The Slow Regard of Silent Things
- Author: Patrick Rothfuss
- Illustrator: Nate Taylor
- Language: English
- Series: The Kingkiller Chronicle
- Genre: Heroic fantasy
- Publisher: DAW Books Hardcover
- Publication date: October 28, 2014
- Publication place: United States
- Media type: Print (Hardcover)
- Pages: 159
- ISBN: 978-0-7564-1043-8
- OCLC: 883357313

= The Slow Regard of Silent Things =

Novella by Patrick Rothfuss

The Slow Regard of Silent Things is a fantasy novella and one of the companion tales in The Kingkiller Chronicle series written by American author Patrick Rothfuss. It includes illustrations by Nate Taylor and was first published by DAW Books in the United States on October 28, 2014.

== Plot introduction ==
The novella is focused on Auri, a character from The Kingkiller Chronicle and her adventures in the Underthing, a hidden location of old rooms and tunnels under the University. Through the seven days narrated in the book, Auri explores the Underthing, awaiting a visit from Kvothe, a time period that is covered specifically between chapters seven and eleven of The Wise Man's Fear.

== Writing and structure ==
The writing occasionally slips into a poetic flow when describing the little things in Auri's day-to-day life. As Patrick Rothfuss himself says, the book does not do what a "proper book should do", so that it actually does not have a clear plot. The story cannot easily be divided into a beginning, middle, and end, and does not have a proper climax. While The Kingkiller Chronicle books develop a plot and multiple characters, this novella explores one character, describing the day-to-day life of the protagonist, showing her view of the world and the way her mind works.

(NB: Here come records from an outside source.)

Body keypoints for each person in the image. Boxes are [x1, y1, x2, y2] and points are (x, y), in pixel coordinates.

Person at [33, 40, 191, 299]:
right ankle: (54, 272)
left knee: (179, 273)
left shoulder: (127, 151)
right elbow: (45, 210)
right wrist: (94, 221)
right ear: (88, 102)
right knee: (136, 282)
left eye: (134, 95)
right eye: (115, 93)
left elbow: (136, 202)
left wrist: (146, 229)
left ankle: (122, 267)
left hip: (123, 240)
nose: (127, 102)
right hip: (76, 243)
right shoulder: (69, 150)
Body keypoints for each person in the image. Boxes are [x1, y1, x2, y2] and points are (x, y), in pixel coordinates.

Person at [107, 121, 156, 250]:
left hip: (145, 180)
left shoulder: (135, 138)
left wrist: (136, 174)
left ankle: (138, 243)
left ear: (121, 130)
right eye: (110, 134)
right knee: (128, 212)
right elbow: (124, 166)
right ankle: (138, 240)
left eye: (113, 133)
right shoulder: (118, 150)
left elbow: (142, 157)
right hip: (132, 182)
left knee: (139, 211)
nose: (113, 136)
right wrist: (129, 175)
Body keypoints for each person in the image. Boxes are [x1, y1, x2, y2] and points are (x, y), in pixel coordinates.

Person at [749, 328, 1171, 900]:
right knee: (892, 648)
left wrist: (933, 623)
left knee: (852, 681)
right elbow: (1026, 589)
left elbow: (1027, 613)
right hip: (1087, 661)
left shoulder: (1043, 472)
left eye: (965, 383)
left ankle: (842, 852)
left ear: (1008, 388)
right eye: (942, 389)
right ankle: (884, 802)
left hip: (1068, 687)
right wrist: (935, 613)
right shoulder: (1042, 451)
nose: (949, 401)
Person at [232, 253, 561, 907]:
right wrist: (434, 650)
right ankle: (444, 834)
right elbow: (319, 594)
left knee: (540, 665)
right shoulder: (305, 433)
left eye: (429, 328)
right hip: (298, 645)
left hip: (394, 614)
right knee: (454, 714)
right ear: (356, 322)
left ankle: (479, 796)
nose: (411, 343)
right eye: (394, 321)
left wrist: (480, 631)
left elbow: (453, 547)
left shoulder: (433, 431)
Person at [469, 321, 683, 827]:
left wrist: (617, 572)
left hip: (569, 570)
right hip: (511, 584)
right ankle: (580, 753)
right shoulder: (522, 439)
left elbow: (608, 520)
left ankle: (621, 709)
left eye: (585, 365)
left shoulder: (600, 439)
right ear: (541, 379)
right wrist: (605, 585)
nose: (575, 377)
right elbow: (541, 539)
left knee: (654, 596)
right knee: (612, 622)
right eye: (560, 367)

== Background and publication ==
In 2012, George R. R. Martin and Gardner Dozois, co-editors of a series of cross-genre anthologies, invited Patrick Rothfuss to be in their anthology called Rogues, which Rothfuss agreed to. He initially planned to contribute a story about Auri, who he thought would make a nice counterpoint to some of the other classic rogue-type characters in the anthology.
However, after Rothfuss started writing the story, it exceeded the number of words for the anthology and the story went in a different direction from the rogue theme. He then decided to contribute a story about Bast instead, which ended up being the short story "The Lightning Tree" and was eventually published in Rogues in June 2014.

Afterwards, Rothfuss resumed his work on the third book of the trilogy, The Doors of Stone, but the half-unfinished story about Auri tickled him and eventually he went back to finish it. When he put the finishing touches on the story in February 2013, he came up with the working title The Weight of Her Desire, a phrase that appears in the first and last chapters of the book. Encouraged by feedback from his friend and mathemusician Vi Hart, he presented the story to his agent and then his editor, who were enthusiastic about it.

Rothfuss introduced the story to his friend and illustrator Nate Taylor and asked him to create illustrations for the book. Rothfuss was specific about having no explicit pictures of Auri or any of the rooms in the Underthing. It took about two months to finalize the illustrations. The story was eventually published as the standalone novella The Slow Regard of Silent Things in November 2014.

The character of Auri was partially inspired by real life tunnel dweller Tunnel Bob from Madison, Wisconsin.

== Reception ==
The book debuted at number two position in the New York Times Best Seller Hardcover Fiction list approximately three weeks after its release. It spent a month on the list before falling out of the top 15.

The Slow Regard of Silent Things received positive reviews from critics. Marc Alpin of Fantasy Faction was impressed with the writing, stating that "the number of beautiful metaphors, the authenticity of Auri's voice and the emotions that the story evokes are as strong as we'd expect". Alister Davison of Starbust Magazine writes: "It is wonderfully written, the prose verging on poetic in places... There's a sense that Rothfuss has chosen every one of those words with great care and precision, using them to tell a story that's lyrical, heart-felt and unique".

Gizmodo calculated that the book was a victim of the 2015 Sad Puppies controversy, where slate voting knocked the book off the Hugo Award nominations list for Best Novella.